When creating a table of CFR by age groups, one additional step, using the function complete() is required to ensure that all age_group levels are shown even if they have no observations.

linelist_cleaned %>%
  filter(patient_facility_type == "Inpatient") %>%
  case_fatality_rate_df(deaths = DIED, group = age_group, mergeCI = TRUE, add_total = TRUE) %>%
  tidyr::complete(age_group, 
                  fill = list(deaths = 0, 
                              population = 0, 
                              cfr = 0, 
                              ci = 0)) %>% # Ensure all levels are represented
  rename("Age group" = age_group, 
         "Deaths" = deaths, 
         "Cases" = population, 
         "CFR (%)" = cfr, 
         "95%CI" = ci) %>% 
  knitr::kable(digits = 1)

Age group	Deaths	Cases	CFR (%)	95%CI
0-2	4	11	36.4	(15.17–64.62)
3-14	1	17	5.9	(1.05–26.98)
15-29	5	36	13.9	(6.08–28.66)
30-44	2	17	11.8	(3.29–34.34)
45+	1	4	25.0	(4.56–69.94)
(Missing)	0	1	0.0	(0.00–79.35)
Total	13	86	15.1	(9.05–24.16)

The commented code below examines CFR by case definition. Note that this is dependant upon our working case_def variable.

# Use if you have enough confirmed cases for comparative analysis 

 linelist_cleaned %>%
   filter(patient_facility_type == "Inpatient") %>%
   case_fatality_rate_df(deaths = DIED, group = case_def, mergeCI = TRUE, add_total = TRUE) %>%
   rename("Case definition" = case_def, 
          "Deaths" = deaths, 
          "Cases" = population, 
          "CFR (%)" = cfr, 
          "95%CI" = ci) %>% 
   knitr::kable(digits = 1)

Case definition	Deaths	Cases	CFR (%)	95%CI
Confirmed	8	44	18.2	(9.51–31.96)
Suspected	5	42	11.9	(5.19–25.00)
Total	13	86	15.1	(9.05–24.16)

Attack Rate

To use the attack rate section, we need to modify the first code slightly. An object population is created from the sum of population counts in the population figures.
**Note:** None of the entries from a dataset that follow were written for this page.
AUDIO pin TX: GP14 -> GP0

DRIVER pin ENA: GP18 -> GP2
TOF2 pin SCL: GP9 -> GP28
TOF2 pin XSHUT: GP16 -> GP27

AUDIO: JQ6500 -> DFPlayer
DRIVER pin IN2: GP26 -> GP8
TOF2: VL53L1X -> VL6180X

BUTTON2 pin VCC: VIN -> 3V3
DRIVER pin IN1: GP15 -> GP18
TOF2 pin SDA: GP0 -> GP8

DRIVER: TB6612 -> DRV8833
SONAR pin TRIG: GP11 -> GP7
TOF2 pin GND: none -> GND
Because we only imported region-based population counts, we must change this command to reflect that we do not have population_data_age, but rather population_data_region.

# OLD command from template 
# population <- sum(population_data_age$population)

Running the correct command and printing the value of population, we see that the sum population across regions is estimated to be 62336.

# CORRECTED command for Am Timan exercise
population <- sum(population_data_region$population)

population

## [1] 62336

The first line of code below creates a multi-part object ar with the number of cases, population, attack rate per 10,000, and lower and upper confidence intervals (you can run just this line to verify yourself). The subsequent commands alter the aesthetics of to produce a neat table with appropriate column names.

# calculate the attack rate information and store them in object "ar""
ar <- attack_rate(nrow(linelist_cleaned), population, multiplier = 10000)

# Create table from the information in the object "ar""
ar %>%
  merge_ci_df(e = 3) %>% # merge the lower and upper CI into one column
  rename("Cases (n)" = cases, 
         "Population" = population, 
         "AR (per 10,000)" = ar, 
         "95%CI" = ci) %>% 
  select(-Population) %>% # drop the population column as it is not changing
  knitr::kable(digits = 1, align = "r")

Cases (n)	AR (per 10,000)	95%CI
1436	230.4	(218.88–242.44)

We are unable to calculate the attack rate by age group, because we do not have population counts for each age group. Comment out (#) this code.

Mortality attributable to AJS is also not appropriate for this example. Comment out (#) the 4 related code chunks.